### Bloc de texte
Même si on peut penser qu’il n’intéresse véritablement qu’une poignée de gens, le débat sur la laïcité et la place de la religion dans l’espace public touche, en réalité, plusieurs aspects fondamentaux de la vie en société à notre époque et soulève les passions d’un grand nombre de gens. Contrairement à ce que l’on a souvent tendance à penser, les prises de position sur ces questions ne sont directement déterminées par des valeurs différentes mais par des conceptions différentes de la réalité.
Il est fascinant de constater qu’on peut anticiper les comportements, les valeurs et les jugements selon le point de vue adopté : magique, mythique, moderne, postmoderne ou transrationnel (j’y reviendrai).
Un des problèmes des sociétés actuelles, et principalement des sociétés occidentales, est que ces différents points de vue coexistent à une échelle jamais atteinte auparavant. Au Québec, la coexistence est principalement due à l’augmentation des flux migratoires vers les pays occidentaux mais, ailleurs, elle une conséquence directe de la «mondialisation».
Pour comprendre comment on aborde le débat sur la laïcité, j’ai parlé de points de vue magique, mythique, moderne, postmoderne et transrationnel. J’utilise le terme «transrationnel», que je dois à Ken Wilber, pour désigner un point de vue qui accepte la rationalité de tous les points de vue apparus précédemment dans l’histoire mais détermine leurs limites et précise leur sphère de validité. Pour bien faire, il faudrait également raffiner l’analyse encore plus en montrant quelles dimensions de la réalité sont privilégiées par ces points de vue, mais ceci allongerait encore un blogue déjà outrageusement long.

Éléments d'une source de données:
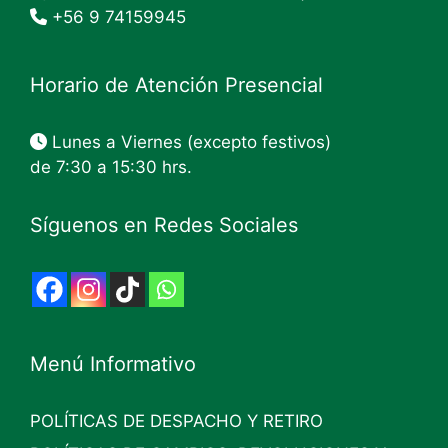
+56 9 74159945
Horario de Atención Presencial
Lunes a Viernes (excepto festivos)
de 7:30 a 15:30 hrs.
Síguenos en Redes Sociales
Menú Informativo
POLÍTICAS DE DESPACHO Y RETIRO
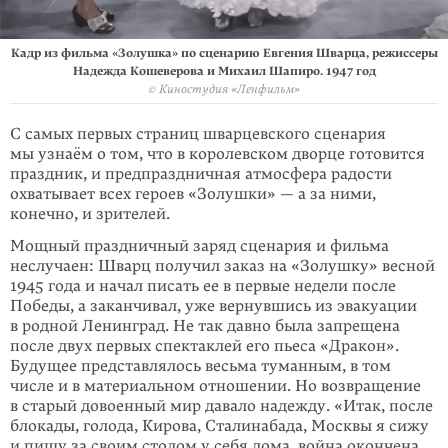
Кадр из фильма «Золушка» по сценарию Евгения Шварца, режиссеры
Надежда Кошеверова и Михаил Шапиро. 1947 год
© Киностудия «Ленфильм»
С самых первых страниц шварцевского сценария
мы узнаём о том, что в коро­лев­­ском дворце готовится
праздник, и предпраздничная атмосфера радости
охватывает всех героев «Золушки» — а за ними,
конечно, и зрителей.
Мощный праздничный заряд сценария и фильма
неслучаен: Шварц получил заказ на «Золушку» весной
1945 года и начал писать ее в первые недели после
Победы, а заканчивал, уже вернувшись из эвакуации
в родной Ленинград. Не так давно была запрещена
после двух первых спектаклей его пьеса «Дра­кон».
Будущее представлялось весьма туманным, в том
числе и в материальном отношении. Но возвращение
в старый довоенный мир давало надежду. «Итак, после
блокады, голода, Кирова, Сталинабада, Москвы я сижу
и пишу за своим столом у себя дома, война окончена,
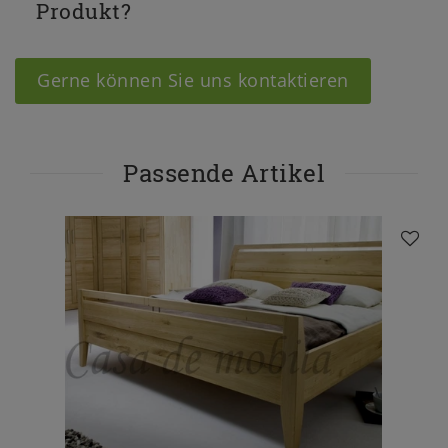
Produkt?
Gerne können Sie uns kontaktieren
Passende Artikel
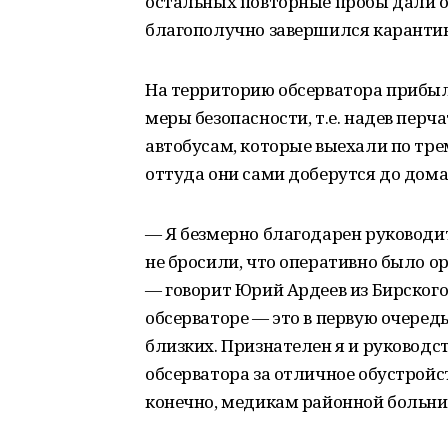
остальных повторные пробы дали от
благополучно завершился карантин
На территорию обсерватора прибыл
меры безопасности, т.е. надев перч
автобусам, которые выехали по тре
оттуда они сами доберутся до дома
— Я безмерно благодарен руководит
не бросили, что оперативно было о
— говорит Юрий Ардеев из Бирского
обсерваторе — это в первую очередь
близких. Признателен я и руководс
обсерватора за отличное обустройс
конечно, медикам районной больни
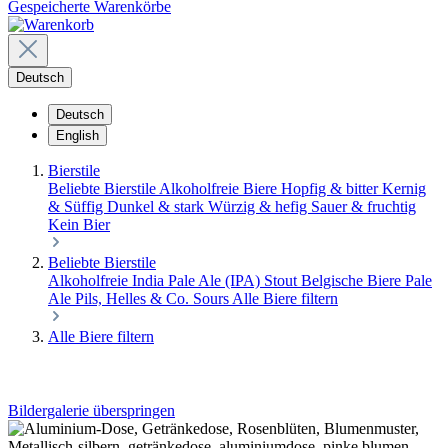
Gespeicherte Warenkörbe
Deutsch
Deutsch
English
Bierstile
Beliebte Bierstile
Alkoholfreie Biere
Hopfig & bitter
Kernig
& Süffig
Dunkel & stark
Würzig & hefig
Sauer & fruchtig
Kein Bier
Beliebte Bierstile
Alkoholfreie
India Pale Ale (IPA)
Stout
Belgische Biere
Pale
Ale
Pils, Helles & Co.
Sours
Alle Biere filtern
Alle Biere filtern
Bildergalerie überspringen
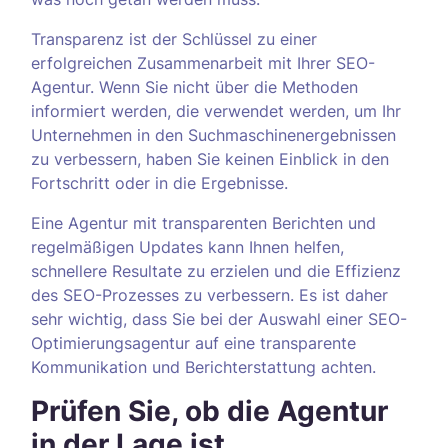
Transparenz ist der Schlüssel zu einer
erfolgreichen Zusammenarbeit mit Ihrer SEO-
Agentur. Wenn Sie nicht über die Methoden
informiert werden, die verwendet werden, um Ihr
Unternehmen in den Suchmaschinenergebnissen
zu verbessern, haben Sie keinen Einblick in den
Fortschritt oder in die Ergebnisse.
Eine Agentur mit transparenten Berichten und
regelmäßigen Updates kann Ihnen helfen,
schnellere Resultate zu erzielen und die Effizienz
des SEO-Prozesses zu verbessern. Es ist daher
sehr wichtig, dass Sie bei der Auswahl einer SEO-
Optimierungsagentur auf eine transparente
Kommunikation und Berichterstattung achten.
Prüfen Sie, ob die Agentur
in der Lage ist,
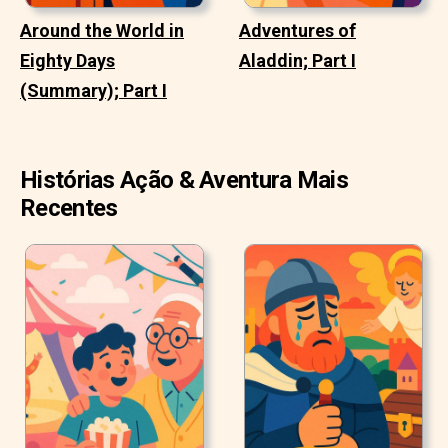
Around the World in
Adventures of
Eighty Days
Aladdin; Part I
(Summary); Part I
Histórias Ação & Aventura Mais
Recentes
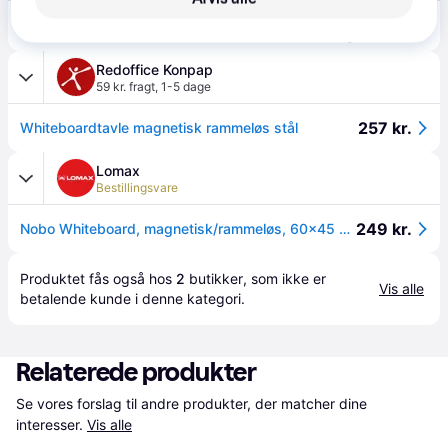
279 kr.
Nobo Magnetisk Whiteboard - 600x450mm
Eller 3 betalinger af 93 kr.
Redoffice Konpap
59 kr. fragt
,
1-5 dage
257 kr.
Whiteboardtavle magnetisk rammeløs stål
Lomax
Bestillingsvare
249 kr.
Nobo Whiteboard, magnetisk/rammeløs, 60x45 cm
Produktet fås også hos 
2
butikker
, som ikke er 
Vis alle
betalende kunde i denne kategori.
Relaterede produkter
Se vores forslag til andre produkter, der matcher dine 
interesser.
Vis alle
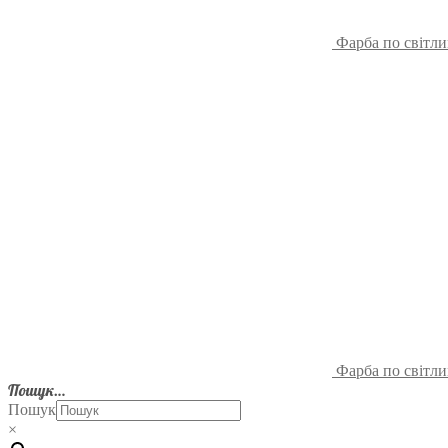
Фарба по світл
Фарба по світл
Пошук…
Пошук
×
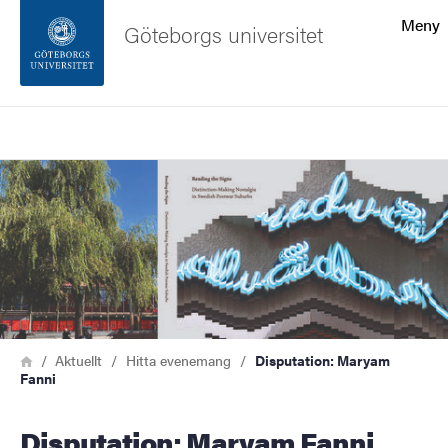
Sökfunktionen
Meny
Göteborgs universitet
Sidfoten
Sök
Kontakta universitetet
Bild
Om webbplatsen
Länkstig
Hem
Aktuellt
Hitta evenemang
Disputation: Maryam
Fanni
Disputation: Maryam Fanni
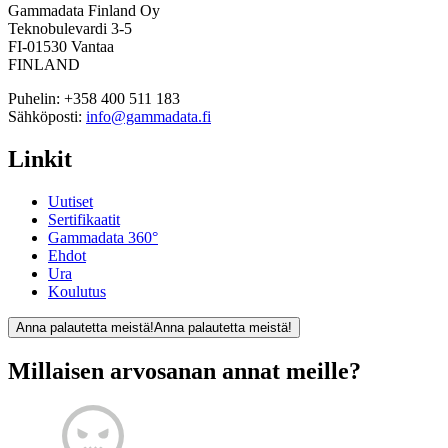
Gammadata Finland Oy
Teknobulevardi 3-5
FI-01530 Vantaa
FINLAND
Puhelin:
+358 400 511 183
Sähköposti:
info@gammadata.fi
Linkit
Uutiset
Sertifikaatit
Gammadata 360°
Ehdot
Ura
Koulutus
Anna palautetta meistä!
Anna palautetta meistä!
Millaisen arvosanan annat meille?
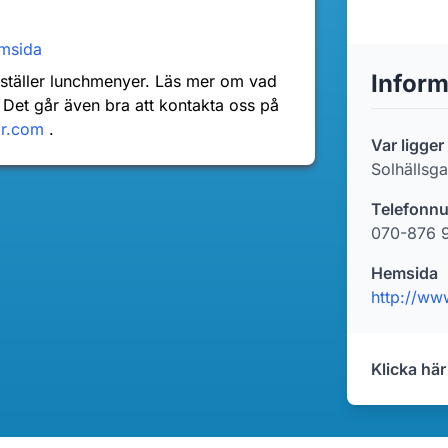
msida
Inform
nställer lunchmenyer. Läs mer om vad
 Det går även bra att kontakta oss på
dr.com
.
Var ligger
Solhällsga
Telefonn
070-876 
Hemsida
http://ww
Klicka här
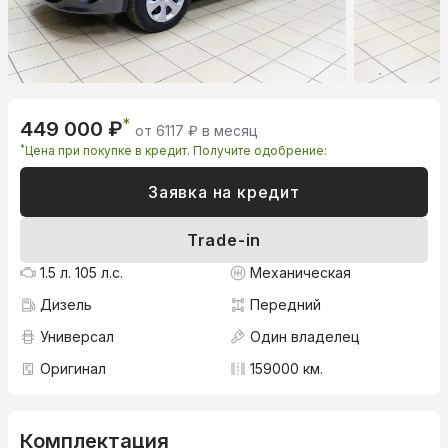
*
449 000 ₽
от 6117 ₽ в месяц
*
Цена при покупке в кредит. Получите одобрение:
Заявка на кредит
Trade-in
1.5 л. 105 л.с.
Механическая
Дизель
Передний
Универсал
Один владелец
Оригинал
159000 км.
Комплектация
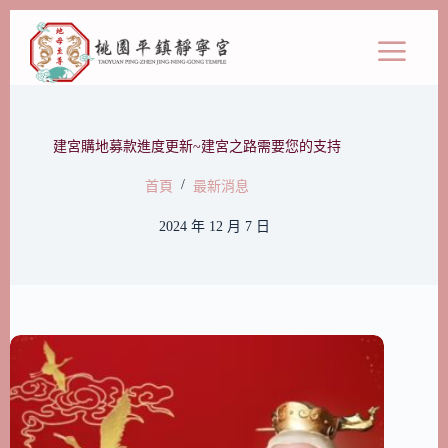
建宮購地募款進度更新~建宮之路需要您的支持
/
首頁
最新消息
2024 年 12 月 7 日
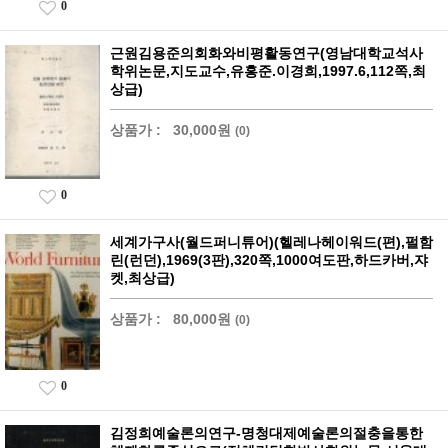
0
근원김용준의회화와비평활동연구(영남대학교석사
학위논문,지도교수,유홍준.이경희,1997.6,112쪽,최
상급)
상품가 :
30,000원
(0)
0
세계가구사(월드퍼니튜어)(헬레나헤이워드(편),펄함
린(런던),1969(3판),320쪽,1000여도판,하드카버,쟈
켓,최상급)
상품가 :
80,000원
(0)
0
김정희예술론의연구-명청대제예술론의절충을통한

### Consigne
Extrayez du texte sur la laïcité le passage compris entre « Il est fascinant » et « transrationnel (j’y reviendrai). », ces deux segments inclus.

### Réponse
Il est fascinant de constater qu’on peut anticiper les comportements, les valeurs et les jugements selon le point de vue adopté : magique, mythique, moderne, postmoderne ou transrationnel (j’y reviendrai).